As of this writing it seems we are on the verge of the 29th bear market in U.S. stocks since 1929. Not only that, we are seeing the first bear market in bonds in a half century. The bond market returns, by some measures, are the worst since 1842 (yes, that’s an 8). “This is not normal!” my brother tells me. He wants to go to cash until things “feel better.” Hold that thought.
Bear markets are defined in different ways, but one common definition of a bear market is a 20% decline from peak to trough. Since I’ve been an advisor, I’ve seen:
- Black Monday. On October 19, 1987, the Dow went down 22.6% in one day. That’s certainly not normal. It finished the day at 1,739. Today the Dow is around 32,000.

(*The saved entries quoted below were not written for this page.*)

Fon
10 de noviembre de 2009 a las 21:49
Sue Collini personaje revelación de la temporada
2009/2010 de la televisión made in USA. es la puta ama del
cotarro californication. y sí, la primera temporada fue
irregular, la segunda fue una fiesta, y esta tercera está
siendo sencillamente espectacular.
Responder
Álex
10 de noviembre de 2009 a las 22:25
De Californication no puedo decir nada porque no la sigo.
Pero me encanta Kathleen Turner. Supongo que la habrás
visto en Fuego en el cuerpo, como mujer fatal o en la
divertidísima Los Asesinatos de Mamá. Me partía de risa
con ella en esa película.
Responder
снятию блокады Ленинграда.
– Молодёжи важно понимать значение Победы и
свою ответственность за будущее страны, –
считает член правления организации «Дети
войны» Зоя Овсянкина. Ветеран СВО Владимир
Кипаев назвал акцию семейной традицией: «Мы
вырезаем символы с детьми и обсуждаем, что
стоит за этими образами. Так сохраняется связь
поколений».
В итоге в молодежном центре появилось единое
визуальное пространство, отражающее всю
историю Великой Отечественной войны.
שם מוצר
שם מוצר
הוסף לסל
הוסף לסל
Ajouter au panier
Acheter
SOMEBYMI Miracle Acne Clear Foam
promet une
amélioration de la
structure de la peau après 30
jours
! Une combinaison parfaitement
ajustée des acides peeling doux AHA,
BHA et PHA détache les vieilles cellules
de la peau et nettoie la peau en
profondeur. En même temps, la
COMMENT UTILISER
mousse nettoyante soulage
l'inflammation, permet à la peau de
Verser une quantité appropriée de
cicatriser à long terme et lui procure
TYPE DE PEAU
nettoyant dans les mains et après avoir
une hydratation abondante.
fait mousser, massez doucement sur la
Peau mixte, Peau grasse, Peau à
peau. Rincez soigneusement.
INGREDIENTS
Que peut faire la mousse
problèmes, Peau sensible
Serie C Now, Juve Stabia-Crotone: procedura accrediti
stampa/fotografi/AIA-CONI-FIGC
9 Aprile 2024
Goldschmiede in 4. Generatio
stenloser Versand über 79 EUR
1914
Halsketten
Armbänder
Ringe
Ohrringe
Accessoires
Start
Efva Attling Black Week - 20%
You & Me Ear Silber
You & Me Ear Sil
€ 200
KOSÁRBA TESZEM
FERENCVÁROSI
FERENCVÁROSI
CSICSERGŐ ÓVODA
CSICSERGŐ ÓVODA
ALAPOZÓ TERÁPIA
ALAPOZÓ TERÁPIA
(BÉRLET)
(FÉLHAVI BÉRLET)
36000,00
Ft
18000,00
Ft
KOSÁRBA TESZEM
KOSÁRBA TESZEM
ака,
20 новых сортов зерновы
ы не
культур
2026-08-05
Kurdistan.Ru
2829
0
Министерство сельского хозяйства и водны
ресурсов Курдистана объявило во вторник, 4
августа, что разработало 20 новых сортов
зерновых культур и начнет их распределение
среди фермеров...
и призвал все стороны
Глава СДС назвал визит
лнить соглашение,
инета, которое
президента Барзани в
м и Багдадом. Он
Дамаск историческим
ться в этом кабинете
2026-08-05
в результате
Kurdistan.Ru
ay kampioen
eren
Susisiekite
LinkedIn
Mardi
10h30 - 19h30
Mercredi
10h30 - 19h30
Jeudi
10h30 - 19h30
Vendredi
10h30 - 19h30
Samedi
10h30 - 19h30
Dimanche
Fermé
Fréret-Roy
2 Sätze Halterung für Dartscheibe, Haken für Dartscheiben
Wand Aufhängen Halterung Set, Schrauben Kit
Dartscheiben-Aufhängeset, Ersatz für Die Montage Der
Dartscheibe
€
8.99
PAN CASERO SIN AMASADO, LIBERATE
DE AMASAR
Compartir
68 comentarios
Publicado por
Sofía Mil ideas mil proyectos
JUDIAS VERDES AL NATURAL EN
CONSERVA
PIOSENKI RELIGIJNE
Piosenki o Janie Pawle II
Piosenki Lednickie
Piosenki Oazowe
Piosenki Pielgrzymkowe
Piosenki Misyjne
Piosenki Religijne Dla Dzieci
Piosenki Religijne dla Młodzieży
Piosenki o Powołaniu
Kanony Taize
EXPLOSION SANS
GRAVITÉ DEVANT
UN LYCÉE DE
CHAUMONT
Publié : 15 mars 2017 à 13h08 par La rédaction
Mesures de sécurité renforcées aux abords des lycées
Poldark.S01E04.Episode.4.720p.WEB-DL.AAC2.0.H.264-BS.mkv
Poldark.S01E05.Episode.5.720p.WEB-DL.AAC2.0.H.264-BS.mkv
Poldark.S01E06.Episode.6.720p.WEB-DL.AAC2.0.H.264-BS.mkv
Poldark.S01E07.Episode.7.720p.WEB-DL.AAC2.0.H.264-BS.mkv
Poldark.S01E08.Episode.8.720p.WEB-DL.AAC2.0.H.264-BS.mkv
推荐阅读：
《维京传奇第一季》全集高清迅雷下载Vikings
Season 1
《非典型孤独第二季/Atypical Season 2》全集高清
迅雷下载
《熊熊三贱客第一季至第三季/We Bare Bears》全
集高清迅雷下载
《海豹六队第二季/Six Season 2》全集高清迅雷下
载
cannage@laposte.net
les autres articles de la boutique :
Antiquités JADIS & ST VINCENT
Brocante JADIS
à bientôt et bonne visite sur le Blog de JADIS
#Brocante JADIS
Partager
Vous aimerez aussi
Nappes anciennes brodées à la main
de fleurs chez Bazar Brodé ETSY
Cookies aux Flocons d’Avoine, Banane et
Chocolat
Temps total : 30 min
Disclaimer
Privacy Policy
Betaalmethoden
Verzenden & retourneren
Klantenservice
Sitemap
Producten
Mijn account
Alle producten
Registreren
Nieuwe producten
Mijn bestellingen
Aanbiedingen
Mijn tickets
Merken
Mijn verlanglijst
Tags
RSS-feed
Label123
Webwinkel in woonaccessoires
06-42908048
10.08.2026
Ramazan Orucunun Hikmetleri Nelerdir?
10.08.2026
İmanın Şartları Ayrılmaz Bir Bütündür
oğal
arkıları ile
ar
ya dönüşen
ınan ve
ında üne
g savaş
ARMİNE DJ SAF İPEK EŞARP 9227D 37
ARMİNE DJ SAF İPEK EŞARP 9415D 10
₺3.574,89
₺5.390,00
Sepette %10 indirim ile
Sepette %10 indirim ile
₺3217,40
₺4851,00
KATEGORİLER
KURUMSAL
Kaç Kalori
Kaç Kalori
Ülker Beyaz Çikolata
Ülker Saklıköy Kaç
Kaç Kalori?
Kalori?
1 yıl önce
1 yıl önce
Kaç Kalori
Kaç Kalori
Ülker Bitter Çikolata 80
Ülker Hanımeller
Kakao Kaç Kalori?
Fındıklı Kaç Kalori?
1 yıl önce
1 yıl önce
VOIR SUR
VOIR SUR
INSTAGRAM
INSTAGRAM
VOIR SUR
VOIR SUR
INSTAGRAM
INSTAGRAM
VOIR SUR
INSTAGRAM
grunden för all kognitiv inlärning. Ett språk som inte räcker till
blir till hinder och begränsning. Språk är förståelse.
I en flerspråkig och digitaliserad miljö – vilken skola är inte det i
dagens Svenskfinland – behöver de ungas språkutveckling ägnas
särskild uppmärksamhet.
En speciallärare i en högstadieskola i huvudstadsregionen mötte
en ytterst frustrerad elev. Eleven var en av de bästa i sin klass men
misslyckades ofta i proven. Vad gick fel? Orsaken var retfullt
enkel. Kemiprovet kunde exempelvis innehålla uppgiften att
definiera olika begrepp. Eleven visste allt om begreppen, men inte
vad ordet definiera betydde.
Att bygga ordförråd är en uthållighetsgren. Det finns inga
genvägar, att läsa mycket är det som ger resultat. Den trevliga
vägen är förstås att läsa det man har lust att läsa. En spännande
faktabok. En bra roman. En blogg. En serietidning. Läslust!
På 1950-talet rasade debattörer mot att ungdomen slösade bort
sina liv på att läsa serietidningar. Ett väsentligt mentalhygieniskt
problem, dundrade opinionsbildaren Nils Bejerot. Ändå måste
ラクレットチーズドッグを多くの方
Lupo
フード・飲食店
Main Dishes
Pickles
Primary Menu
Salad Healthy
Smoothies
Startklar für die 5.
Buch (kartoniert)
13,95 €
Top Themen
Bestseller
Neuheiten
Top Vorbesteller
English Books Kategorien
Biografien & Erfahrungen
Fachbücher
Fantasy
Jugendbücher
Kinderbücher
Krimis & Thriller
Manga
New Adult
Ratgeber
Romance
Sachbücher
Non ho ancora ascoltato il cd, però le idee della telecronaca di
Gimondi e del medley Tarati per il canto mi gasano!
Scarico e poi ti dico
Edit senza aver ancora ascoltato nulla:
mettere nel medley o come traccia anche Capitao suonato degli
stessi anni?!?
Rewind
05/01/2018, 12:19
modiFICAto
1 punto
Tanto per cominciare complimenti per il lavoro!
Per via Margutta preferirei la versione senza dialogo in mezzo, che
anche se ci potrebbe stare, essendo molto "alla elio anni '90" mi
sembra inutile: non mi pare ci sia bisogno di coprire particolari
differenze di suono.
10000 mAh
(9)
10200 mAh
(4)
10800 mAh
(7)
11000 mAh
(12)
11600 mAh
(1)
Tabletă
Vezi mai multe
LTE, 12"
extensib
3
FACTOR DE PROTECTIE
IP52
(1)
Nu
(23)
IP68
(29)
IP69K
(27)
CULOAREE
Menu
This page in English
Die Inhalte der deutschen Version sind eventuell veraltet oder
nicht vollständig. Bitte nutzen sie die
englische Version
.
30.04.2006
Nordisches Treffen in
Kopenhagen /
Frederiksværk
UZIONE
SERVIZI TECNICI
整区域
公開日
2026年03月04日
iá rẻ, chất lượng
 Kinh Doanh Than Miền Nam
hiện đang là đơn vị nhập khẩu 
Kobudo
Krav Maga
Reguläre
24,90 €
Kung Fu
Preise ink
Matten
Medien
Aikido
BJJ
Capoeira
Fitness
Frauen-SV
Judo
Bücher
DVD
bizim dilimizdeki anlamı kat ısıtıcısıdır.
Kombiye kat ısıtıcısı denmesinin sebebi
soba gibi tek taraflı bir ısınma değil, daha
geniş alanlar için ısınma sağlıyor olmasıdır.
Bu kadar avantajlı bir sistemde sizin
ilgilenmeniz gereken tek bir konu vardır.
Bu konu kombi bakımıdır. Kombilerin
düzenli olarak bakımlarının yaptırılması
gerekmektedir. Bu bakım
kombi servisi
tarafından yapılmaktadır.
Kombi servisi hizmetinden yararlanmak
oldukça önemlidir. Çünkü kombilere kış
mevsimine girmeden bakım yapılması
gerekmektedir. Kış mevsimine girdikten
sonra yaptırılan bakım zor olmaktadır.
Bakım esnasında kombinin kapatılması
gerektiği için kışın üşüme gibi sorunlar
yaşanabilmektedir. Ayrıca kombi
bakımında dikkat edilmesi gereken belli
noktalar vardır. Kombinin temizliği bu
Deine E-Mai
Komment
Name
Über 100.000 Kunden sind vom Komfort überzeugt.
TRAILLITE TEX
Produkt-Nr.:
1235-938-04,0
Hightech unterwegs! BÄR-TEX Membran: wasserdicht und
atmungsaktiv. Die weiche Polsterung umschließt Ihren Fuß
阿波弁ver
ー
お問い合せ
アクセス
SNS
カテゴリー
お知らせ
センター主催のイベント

- The Dotcom Bubble. Everyone was making a killing in dotcom stocks—until they didn’t. From March of 2000 to October 2002, the NASDAQ index lost a whopping 77%. Yikes! The index hit 1,114. That certainly is not normal. Today it is 11,535.
- The Subprime Housing Lending mess. High-risk mortgages, bundled up to “lessen the risk” did not do so. As a farmer friend told me, just because you have one sick cow, putting them together with a bunch of other sick cows, does not make it a better deal. When home prices fell, borrowers defaulted, and the entire financial system was hammered. That is not normal. On March 6, the Dow fell to 11,650.
Is this time normal? It doesn’t feel like it, does it? Yet, I’m reminded of what Sir John Templeton, one of the greatest investors of all time, said, “The four most expensive words in the English language are ‘This time it’s different.’”
It always feels different when you’re in the middle of a bear market. Fear that it may continue, and that the stock market will go to zero, would mean a total breakdown of the U.S and World economy. It is not impossible, I guess. Just as if it is not impossible that the sun will not rise tomorrow. If either of those happen, we have a lot more to worry about than our stock certificates.
So, I ask those wanting to go to cash in, when will you feel better? The common response is something like, “Well, you know, when things feel normal.”
“What has to happen for things to ‘feel normal’?”
“When the market is back up and doing well.”
They want to be in cash when the market is going up until they “feel better.” Logically, of course, that doesn’t make sense. But it isn’t about logic.
The best course of action is the one with the highest probability of success (sorry, there are no absolutes). That course, in my opinion, is to hold a well-allocated and diversified portfolio focused on accomplishing your long-term financial goals.
This time, I believe, is not different. Have a good plan and stay the course.